[[ EXTRACTED RECORDS open ]]
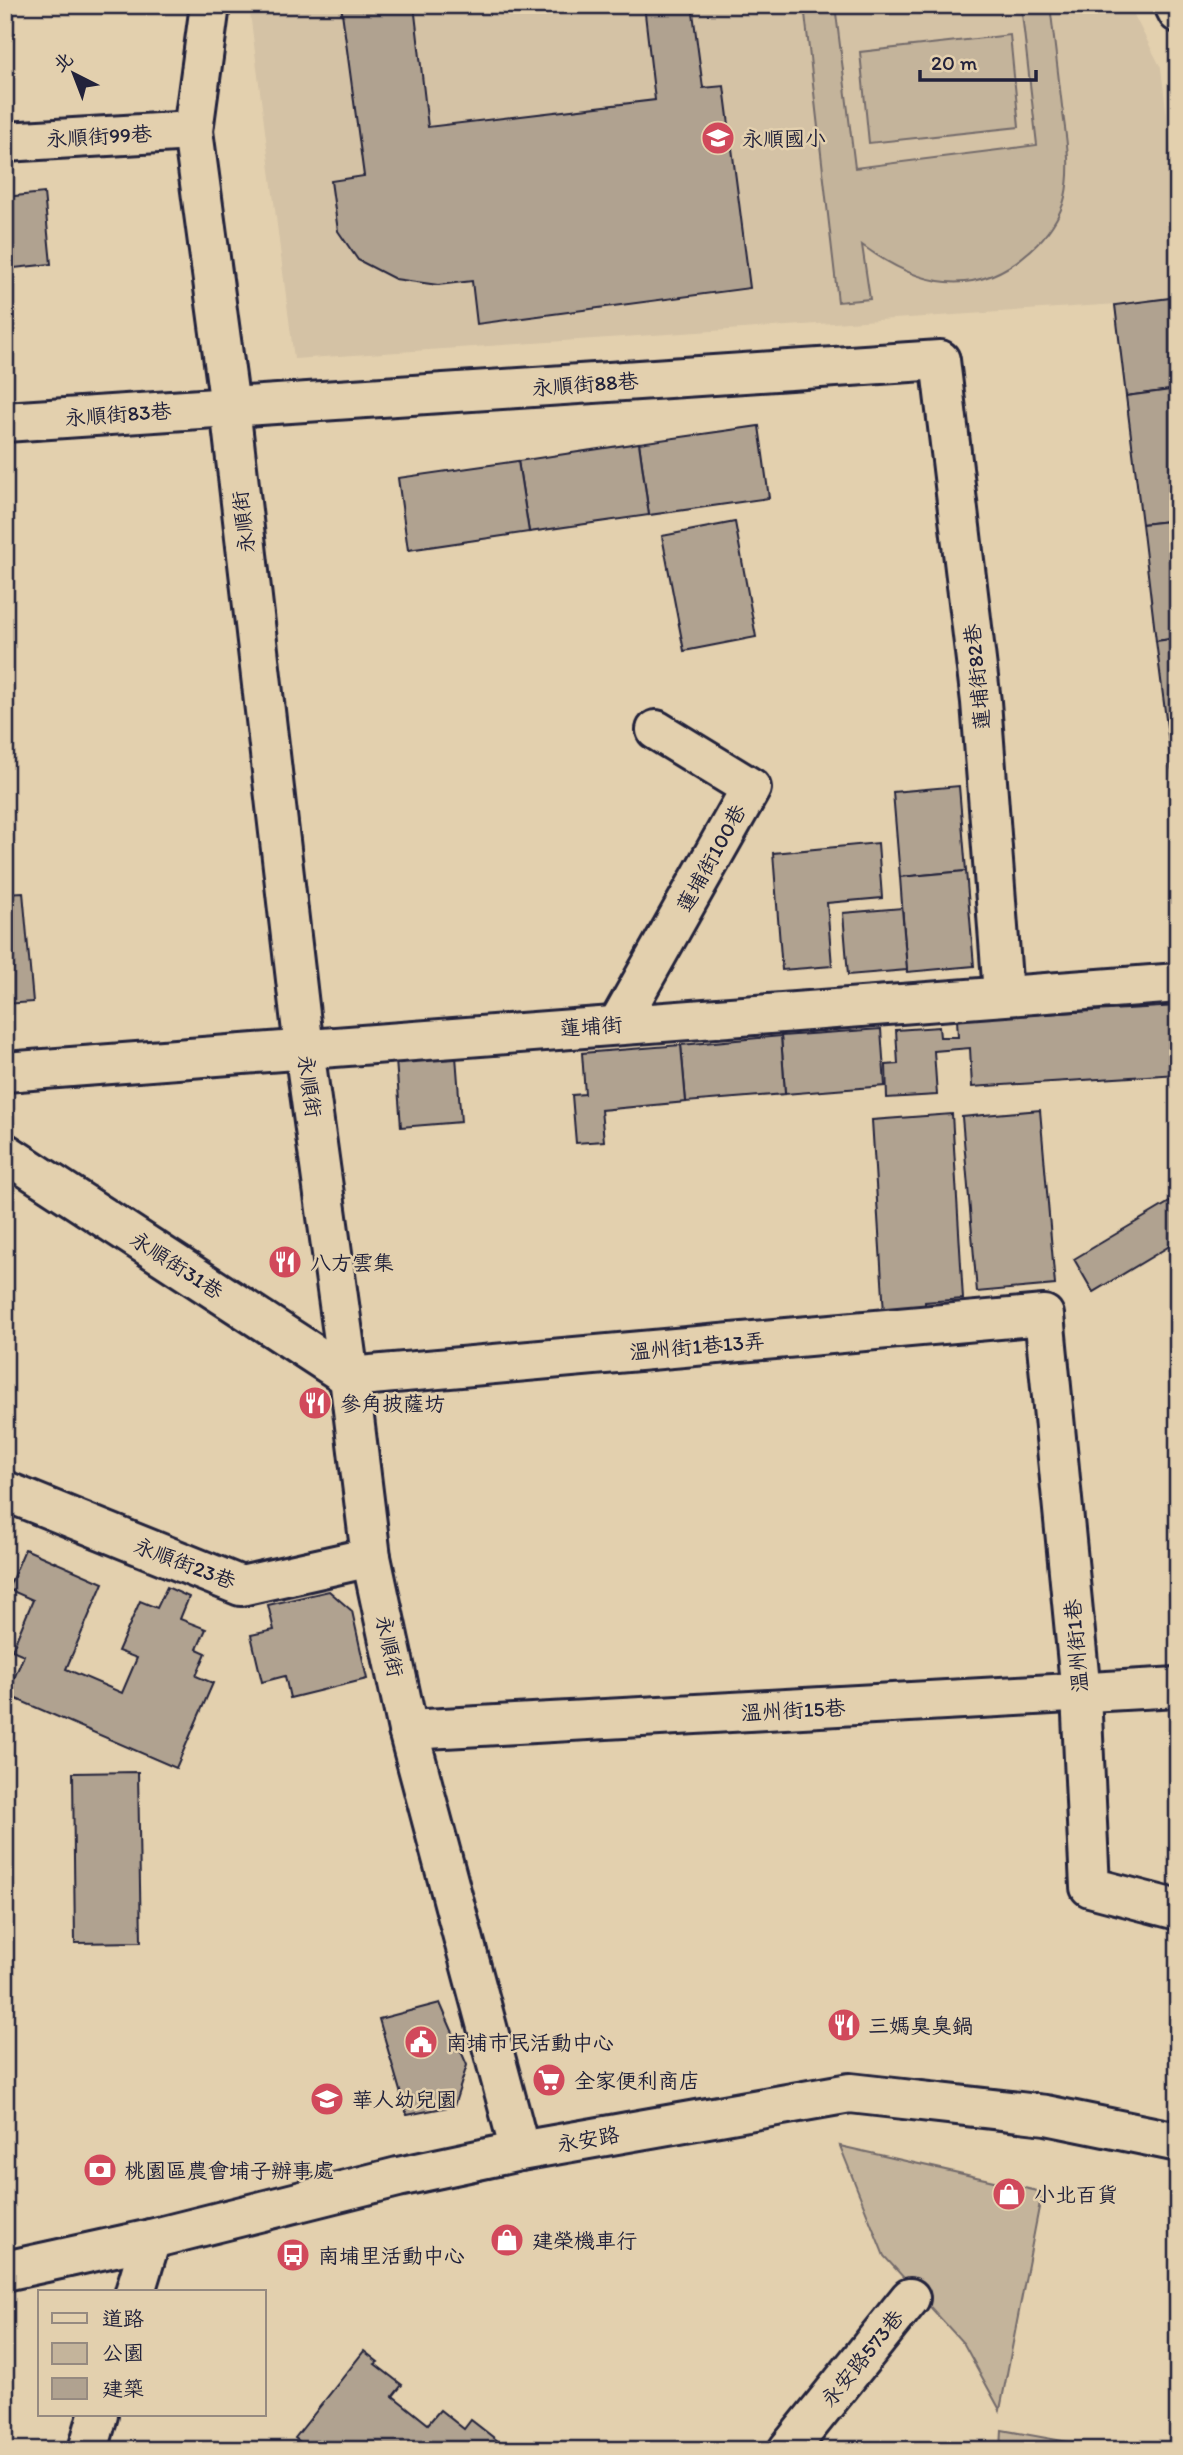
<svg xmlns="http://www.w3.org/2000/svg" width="1183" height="2455" font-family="Itim,'LXGW WenKai TC',sans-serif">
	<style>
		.built { fill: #d4c2a5 }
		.green { fill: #c4b49b; stroke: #736b6b; stroke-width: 2 }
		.building { fill: #b0a290; stroke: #22223b; stroke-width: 2 }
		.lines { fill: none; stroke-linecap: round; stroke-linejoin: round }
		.minor-casing { stroke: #22223b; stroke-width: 44 }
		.major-casing { stroke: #22223b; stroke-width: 44 }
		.minor { stroke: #e3d0ae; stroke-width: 38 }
		.major { stroke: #e3d0ae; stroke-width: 38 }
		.labels { text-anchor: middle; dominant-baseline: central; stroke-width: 5; stroke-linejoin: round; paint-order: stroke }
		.street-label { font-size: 21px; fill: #22223b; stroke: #e3d0ae }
		.poi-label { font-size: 21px; fill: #22223b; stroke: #e3d0ae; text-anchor: start }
	</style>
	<rect width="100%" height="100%" fill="#e3d0ae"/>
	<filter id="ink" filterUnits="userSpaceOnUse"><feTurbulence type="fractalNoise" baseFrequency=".0143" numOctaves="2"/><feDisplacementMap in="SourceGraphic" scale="14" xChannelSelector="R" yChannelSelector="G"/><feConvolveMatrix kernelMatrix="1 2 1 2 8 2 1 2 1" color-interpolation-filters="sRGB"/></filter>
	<g filter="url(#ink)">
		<polygon class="built" points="249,5 1129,5 1161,68 1178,207 1178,300 294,359"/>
		<g class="green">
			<path d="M804,5h31l20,163 182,-23 -16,-140h29c4,34 8,68 12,101 4,30 10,61 3,91 -4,19 -19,40 -34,53 -56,51 -113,36 -169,-5l8,54 -32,3z"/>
			<polygon points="1010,35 1019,127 869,143 860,52"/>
			<polygon points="840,2146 1042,2192 1000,2410 964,2344 884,2256"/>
			<polygon points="1002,2430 1112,2450 1001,2450"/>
		</g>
		<g class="building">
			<polygon points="341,5 414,5 428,127 655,100 644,5 692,5 703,88 724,86 750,288 477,324 472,281 438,285 395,279 358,260 338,231 331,181 364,176"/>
			<polygon points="44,193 51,264 5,269 5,197"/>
			<polygon points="1178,297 1178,389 1126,396 1115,305"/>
			<polygon points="1178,389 1178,520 1142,524 1126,396"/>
			<polygon points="759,426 769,498 649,515 639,443"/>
			<polygon points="639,443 649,515 529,532 518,461"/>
			<polygon points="518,461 529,532 408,550 398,478"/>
			<polygon points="1178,520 1178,638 1156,641 1142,524"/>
			<polygon points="735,522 756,637 684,651 662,536"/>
			<polygon points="1178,638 1178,725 1167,727 1156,641"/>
			<polygon points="1178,725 1178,814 1177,814 1167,727"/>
			<polygon points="959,786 966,871 900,877 893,792"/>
			<polygon points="878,843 882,898 827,903 832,966 782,970 773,853"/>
			<polygon points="966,871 974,966 907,972 900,877"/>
			<polygon points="23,892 33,1002 5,1004 5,893"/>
			<polygon points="902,908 907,970 848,975 843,913"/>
			<polygon points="1178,1006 1178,1074 972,1087 970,1048 934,1051 937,1095 887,1098 886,1065 898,1064 896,1030 939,1027 940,1037 958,1037 957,1019"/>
			<polygon points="881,1029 885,1086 785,1094 781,1036"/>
			<polygon points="781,1036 785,1094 686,1102 681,1045"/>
			<polygon points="681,1045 686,1102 601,1110 604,1141 576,1143 572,1095 585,1094 582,1053"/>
			<polygon points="456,1056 461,1122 401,1127 396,1060"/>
			<polygon points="1040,1110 1055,1285 977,1292 962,1117"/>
			<polygon points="952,1114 963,1299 925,1302 925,1310 884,1313 872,1120"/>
			<polygon points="1178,1197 1178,1241 1093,1292 1074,1259"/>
			<polygon points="25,1549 103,1583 66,1669 122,1693 137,1658 118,1651 140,1601 157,1608 167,1587 189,1597 180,1619 206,1629 197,1649 206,1653 196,1676 213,1683 176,1768 7,1695 24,1655 12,1650 33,1600 8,1589"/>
			<polygon points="329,1591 352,1611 367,1679 290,1698 285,1676 262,1682 251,1635 274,1630 268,1605"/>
			<polygon points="138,1772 141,1942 75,1943 73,1773"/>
			<polygon points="440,2003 467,2065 454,2106 407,2115 379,2019"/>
			<polygon points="364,2351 378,2362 375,2364 402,2385 393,2396 428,2424 440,2410 464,2429 471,2420 503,2445 499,2450 311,2450 295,2438"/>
		</g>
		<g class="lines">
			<defs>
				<g id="minor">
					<polyline points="210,5 193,131 230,407 304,1049 349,1377 371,1557 408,1730 520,2151"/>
					<polyline points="1174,5 1178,13"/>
					<polyline points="5,142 193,131"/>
					<polyline points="5,422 940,360 981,702 1003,994"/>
					<polyline points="618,1024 751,788 656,730"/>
					<polyline points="5,1072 1178,983"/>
					<polyline points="5,1153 349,1377 1044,1315 1081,1694 1090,1887 1178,1910"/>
					<polyline points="5,1491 241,1586 371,1557"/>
					<polyline points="408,1730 1178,1687"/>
					<polyline points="135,2292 151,2239"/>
					<polyline points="88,2450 98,2415"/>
					<polyline points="788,2450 910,2298"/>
				</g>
				<polyline id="major" points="5,2271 151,2239 398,2177 520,2151 850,2093 1046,2115 1178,2142"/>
			</defs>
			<use href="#minor" class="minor-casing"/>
			<use href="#major" class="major-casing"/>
			<use href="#minor" class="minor"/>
			<use href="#major" class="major"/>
		</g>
	</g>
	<defs>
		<symbol id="school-disc" viewBox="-11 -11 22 22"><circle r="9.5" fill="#d1495b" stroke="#e3d0ae"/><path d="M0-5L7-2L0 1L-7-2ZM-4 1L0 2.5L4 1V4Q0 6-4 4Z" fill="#fff"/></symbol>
		<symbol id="restaurant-disc" viewBox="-11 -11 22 22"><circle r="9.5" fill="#d1495b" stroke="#e3d0ae"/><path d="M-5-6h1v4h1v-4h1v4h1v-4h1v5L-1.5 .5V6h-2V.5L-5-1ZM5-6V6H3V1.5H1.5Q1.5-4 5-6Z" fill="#fff"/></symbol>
		<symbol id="civic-disc" viewBox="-11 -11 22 22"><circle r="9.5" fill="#d1495b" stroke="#e3d0ae"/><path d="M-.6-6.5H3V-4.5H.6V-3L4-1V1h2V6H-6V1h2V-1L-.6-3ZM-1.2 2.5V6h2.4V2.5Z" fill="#fff"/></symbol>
		<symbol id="supermarket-disc" viewBox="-11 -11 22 22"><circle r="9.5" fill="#d1495b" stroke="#e3d0ae"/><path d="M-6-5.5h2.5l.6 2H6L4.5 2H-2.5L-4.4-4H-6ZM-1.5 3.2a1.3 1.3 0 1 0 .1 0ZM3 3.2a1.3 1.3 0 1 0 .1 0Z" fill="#fff"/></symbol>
		<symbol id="bank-disc" viewBox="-11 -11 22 22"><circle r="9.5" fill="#d1495b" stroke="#e3d0ae"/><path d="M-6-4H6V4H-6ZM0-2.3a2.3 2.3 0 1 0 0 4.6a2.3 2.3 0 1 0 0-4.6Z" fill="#fff"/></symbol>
		<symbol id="shop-disc" viewBox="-11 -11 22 22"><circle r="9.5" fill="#d1495b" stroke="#e3d0ae"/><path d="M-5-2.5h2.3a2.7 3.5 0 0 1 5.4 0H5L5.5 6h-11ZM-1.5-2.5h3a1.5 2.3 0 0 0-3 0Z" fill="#fff"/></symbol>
		<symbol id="bus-disc" viewBox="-11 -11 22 22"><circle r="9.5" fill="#d1495b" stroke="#e3d0ae"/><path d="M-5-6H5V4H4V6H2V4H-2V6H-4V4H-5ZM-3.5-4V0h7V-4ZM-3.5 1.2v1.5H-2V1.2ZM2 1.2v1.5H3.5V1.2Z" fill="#fff"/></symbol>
	</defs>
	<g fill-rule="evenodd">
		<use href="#school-disc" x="699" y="119" width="38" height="38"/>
		<use href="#restaurant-disc" x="266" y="1243" width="38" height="38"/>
		<use href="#restaurant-disc" x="296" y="1384" width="38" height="38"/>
		<use href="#restaurant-disc" x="825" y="2006" width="38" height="38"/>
		<use href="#civic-disc" x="402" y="2023" width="38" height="38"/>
		<use href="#supermarket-disc" x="530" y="2061" width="38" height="38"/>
		<use href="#school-disc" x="308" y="2080" width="38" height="38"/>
		<use href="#bank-disc" x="81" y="2151" width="38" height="38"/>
		<use href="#shop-disc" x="990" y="2175" width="38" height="38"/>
		<use href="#shop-disc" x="488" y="2221" width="38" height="38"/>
		<use href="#bus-disc" x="274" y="2236" width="38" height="38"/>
	</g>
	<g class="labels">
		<g class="street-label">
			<text transform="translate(99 136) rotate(-3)">永順街99巷</text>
			<text transform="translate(585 384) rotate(-4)">永順街88巷</text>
			<text transform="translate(118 414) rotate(-4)">永順街83巷</text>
			<text transform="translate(243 522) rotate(-97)">永順街</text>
			<text transform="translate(977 677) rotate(-96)">蓮埔街82巷</text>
			<text transform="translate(711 858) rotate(-61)">蓮埔街100巷</text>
			<text transform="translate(591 1026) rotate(-4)">蓮埔街</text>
			<text transform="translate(310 1086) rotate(82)">永順街</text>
			<text transform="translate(177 1265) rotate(33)">永順街31巷</text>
			<text transform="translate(697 1346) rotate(-5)">溫州街1巷13弄</text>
			<text transform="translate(185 1563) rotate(21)">永順街23巷</text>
			<text transform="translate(390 1646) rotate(78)">永順街</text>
			<text transform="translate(1076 1646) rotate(-95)">溫州街1巷</text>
			<text transform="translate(793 1710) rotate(-3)">溫州街15巷</text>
			<text transform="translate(588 2139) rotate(-10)">永安路</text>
			<text transform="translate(862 2358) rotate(-51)">永安路573巷</text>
		</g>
		<g class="poi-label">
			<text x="742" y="138">永順國小</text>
			<text x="310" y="1262">八方雲集</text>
			<text x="340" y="1403">參角披薩坊</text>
			<text x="868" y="2025">三媽臭臭鍋</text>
			<text x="446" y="2042">南埔市民活動中心</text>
			<text x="574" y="2080">全家便利商店</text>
			<text x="352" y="2099">華人幼兒園</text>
			<text x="124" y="2170">桃園區農會埔子辦事處</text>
			<text x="1034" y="2194">小北百貨</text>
			<text x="532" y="2240">建榮機車行</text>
			<text x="318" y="2255">南埔里活動中心</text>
		</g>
	</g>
	<rect width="1183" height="2455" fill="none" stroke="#e3d0ae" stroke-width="28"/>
	<rect x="14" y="14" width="1155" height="2427" fill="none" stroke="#22223b" stroke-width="2.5" filter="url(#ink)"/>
	<rect x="38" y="2290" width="228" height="126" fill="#e3d0ae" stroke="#968a80" stroke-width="2"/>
	<rect x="52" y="2313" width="35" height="10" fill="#e3d0ae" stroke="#968a80" stroke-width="2"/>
	<text x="102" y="2326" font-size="21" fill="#22223b">道路</text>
	<rect x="52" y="2343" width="35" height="21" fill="#c4b49b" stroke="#968a80" stroke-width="2"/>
	<text x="102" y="2360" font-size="21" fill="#22223b">公園</text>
	<rect x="52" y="2378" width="35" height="21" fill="#b0a290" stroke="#968a80" stroke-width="2"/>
	<text x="102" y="2396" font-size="21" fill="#22223b">建築</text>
	<g transform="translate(74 74) rotate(318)" stroke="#e3d0ae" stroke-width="5" paint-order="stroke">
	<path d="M0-5L12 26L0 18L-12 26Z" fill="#22223b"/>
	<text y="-10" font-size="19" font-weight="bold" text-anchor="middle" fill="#22223b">北</text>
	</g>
	<path d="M920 70v10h116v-10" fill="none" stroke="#22223b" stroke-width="3.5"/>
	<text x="931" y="70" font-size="21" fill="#22223b" stroke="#e3d0ae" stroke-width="5" paint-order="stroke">20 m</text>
</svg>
[[ EXTRACTED RECORDS closed ]]
WHAT YOU SHOULD DO
A count is wanted, and nothing else: the lines of this listing that include the word "round".

ANSWER TO THE EXERCISE
2